De aquí, lo obvio, tan difícil de entender para los populistas, tanto políticos como economistas: sólo se puede aumentar el valor de los subsidios (del tipo que sea) si se aumenta el valor de las aportaciones netas. No se puede repartir lo que no se tiene. Si se quiere aumentar el subsidio individual o el número de personas subsidiadas, es indispensable que aumente las aportaciones individuales (de los contribuyentes netos, por supuesto) o el número de contribuyentes netos.
Esto no es un juicio de valor, es pura contabilidad. Economía es establecer que el lado dominante es el de los contribuyentes netos. Esto es decir, que primero se determina el valor disponible del subsidio, y luego –y sólo luego- se reparte. No importa que haya mucha hambre o necesidad entre el pueblo, si el subsidio disponible son diez pesos, sólo diez pesos serán repartidos. En ningún sentido tiene el gobierno la gracia de multiplicar los panes y los peces.

Requisitos de la tarea
1. Según el texto sobre los subsidios, ¿qué es lo primero que se determina antes de repartir?
2. Reproduce el texto sobre los subsidios entre "Esto no es un" y "y los peces.", ambos incluidos.
3. ¿Cómo seguiría el texto sobre los subsidios después de su última frase? Escribe la continuación.
Las filas no son necesarias para resolver nada.

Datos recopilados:
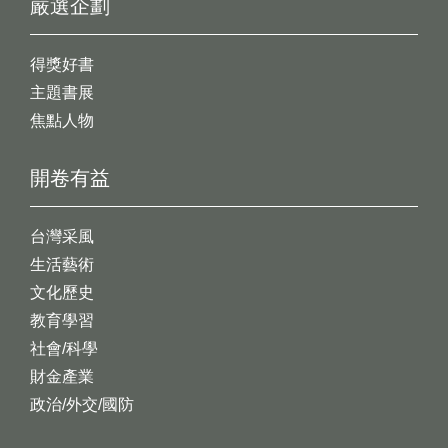
嚴選企劃
得獎好書
主題書展
焦點人物
開卷有益
台灣采風
生活藝術
文化歷史
教育學習
社會/科學
財金產業
政治/外交/國防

Respuestas del ejercicio
1. El valor disponible del subsidio.

2.
Esto no es un juicio de valor, es pura contabilidad. Economía es establecer que el lado dominante es el de los contribuyentes netos. Esto es decir, que primero se determina el valor disponible del subsidio, y luego –y sólo luego- se reparte. No importa que haya mucha hambre o necesidad entre el pueblo, si el subsidio disponible son diez pesos, sólo diez pesos serán repartidos. En ningún sentido tiene el gobierno la gracia de multiplicar los panes y los peces.

3.
Poniendo lo anterior en el trasluz de la “política migratoria” dominicana, que no es otra cosa que la frontera abierta, la política de que entre todo extranjero que se le pegue en gana, particularmente los haitianos, ¿qué efecto puede tener añadir otros cien pobres a los cien que ya tenemos cuando lo que hay disponible para repartir son 100 pesos? Obviamente, reducir el subsidio actual a la mitad de lo que era anteriormente. En otros términos, aumentar aún más la pobreza generalizada.
Un último tema, no menos importante. Hasta aquí nos hemos manejado –impuestos y subsidios, ingreso (PIB)- entre variables monetarias. Se cobran unos impuestos, que se distribuyen como financiamiento para la formación de capital social (gasto en inversión), provisión de servicios públicos (salud, educación públicas) y subsidios directos (bono luz, gas, etc.) Variables explícitas fácilmente verificables y auditables. Sin embargo, el fenómeno de la pobreza y la indigencia no se detiene aquí. Como dijimos antes, cuando la pobreza se desborda, inunda el espacio público obligándolo a un propósito que no es el que le da origen. Un parque es para el esparcimiento de los ciudadanos, no campamento de refugiados. Las calles son para el tránsito y el solaz de los transeúntes, no letrina para los sin hogar. Y así por el estilo. Los países desarrollados tienen recursos para sacar a sus locos, enfermos y desahuciados de las calles y llevarlos a tratamiento.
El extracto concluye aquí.